One of the most striking elements of Kena: Bridge of Spirits is its soundtrack, which features the music of traditional Balinese musicians in new compositions. It’s the result of a collaboration between composer Jason Gallaty and the ensemble group Gamelan Çudamani. We talked to Jason, as well as Gamelan Çudamani founding director Dewa Putu Berata and associate director Emiko Saraswati to learn how this musical partnership came to be.
Gallaty says that he was listening to Çudamani’s music for inspiration, so he decided to see if they would be interested in working together on Kena’s soundtrack. “I felt like with something that the music comes originally from Bali and Indonesia and all these instruments come from Bali and Indonesia, I wanted to approach it respectfully and asked to work with them.” He sent them an email, and hoped for the best.
“I’ll be totally honest, I told the guys this, but my first reaction was like, ‘No,’” Saraswati recalls. “No Gamelan in video games. Dewa and I are traditional artists, right, so this gets into more complex problems, but sometimes there’s a sense from traditional artists that things like video games are things that we’re working against all the time.” She says that Gallaty’s email was persuasive, however, so she agreed to talk to him on the phone and hear him out.
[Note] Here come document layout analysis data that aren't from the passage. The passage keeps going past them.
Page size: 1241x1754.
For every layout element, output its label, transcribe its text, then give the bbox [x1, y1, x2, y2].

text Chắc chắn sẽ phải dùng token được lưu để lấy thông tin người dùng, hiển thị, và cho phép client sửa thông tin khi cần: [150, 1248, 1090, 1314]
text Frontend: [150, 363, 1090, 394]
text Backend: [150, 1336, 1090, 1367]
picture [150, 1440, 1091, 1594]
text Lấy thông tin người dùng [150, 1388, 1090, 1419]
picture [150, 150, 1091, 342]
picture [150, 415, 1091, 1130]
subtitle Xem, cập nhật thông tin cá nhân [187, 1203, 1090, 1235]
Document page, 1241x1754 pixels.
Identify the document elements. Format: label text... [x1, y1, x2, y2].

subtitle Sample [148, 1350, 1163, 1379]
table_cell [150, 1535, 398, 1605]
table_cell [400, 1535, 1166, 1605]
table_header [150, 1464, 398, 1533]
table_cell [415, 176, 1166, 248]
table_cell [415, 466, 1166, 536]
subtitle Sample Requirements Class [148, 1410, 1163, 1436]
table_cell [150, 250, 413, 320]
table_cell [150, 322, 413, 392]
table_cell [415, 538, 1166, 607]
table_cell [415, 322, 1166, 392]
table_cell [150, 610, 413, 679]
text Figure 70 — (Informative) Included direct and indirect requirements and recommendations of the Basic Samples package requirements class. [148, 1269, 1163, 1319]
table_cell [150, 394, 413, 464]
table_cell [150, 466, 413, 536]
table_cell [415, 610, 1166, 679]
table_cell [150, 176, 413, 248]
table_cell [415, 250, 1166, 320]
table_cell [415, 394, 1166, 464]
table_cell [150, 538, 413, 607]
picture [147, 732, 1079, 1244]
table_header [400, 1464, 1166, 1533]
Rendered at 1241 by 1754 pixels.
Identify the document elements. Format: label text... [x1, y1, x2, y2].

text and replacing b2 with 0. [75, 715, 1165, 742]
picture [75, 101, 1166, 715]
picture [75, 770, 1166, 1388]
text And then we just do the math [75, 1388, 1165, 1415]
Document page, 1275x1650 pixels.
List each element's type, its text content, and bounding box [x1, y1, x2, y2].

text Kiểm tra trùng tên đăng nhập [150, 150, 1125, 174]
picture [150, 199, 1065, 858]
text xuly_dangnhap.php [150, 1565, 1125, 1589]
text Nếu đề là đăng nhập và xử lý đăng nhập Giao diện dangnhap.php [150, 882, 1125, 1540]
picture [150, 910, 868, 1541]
“I was like, ‘Oh wait, this kind of sounds cool.’ I very, very quickly realized that I had my own prejudice that I was working with, and that I needed to allow this team to explain what they were doing,” Saraswati says. “The themes are so beautiful and so resonant with our culture and our values and philosophy. And you know, it’s exciting to see that.”
After a fruitful recording session in California, Gallaty and Ember Lab’s chief creative officer Mike Grier went to Bali for a more in-depth series of sessions. The bamboo instruments are too large to easily transport internationally, and that’s where the bulk of the musicians are located, so it made sense to make the trip. “It was my inspiration, but I wanted to make sure that people were aware that this was cultural music at its heart that I was being inspired by, and I wanted that platform to be shared,” Gallaty says. “Things developed from there.”
Berata was able to create original compositions based on footage of the game in action or from descriptions of the moments or feelings that Gallaty wanted conveyed musically. After his musicians created new songs, Gallaty would then take those and use them for his own compositions. Working closely with the traditional musicians allowed the team at Ember Lab to avoid pitfalls that other game developers have fallen into, such as when The Legend of Zelda: Ocarina of Time inadvertently incorporated Islamic prayers into one of its songs.
“Jason had samples of beautiful music that was sacred music, and we were like, ‘Uh, we can’t use that piece,’ so then Dewa would make a piece that had the same feeling to it but it wasn’t the sacred piece that would be really inappropriate for a video game,” Saraswati says. “It was really cool to see that kind of thing happen, where it’s actually something that’s very new that was composed last year, but it has that same sense of spiritual power and mystery.”
“It’s a pretty common thing in Western music, where they go in and think, ‘Oh, this is a really cool sound from this culture,’ but to them it’s just a sound,” Gallaty adds. “I’ve learned so much from this collaboration. It’s really not just a sound at all. It’s instrumental to the spiritual nature of the Gamelan music. The way that Gamelan is treated, these instruments are treated like people. They’re respected like people; you do not step over an instrument. It’s like if you were having a play date with another parent and you stepped over their child. You wouldn’t do that. You would never step over a child. That’s the way the instruments are treated.”
Gallaty says the experience of collaborating with Berata and the rest of the musicians was incredibly rewarding. Even though she wasn’t initially hot on the idea, Saraswati ended up being just as passionate and happy with the results. “So many things in the media or culture that we see today have so little to do with what our own family values are or what our cultural values are or what our parents have taught us,” she says. “It was exciting to see a project, and to be honest, we didn’t realize that it was going to be this big. Now my kids are super excited, and everyone in Çudamani is really excited.”
“It was really a life-changing experience,” Grier says, reflecting on the collaboration. “I don’t want to just throw that around, but I think it was for me. It really opened my eyes to how other people around the world are doing stuff that’s similar to what we’re trying to do, in their own way.”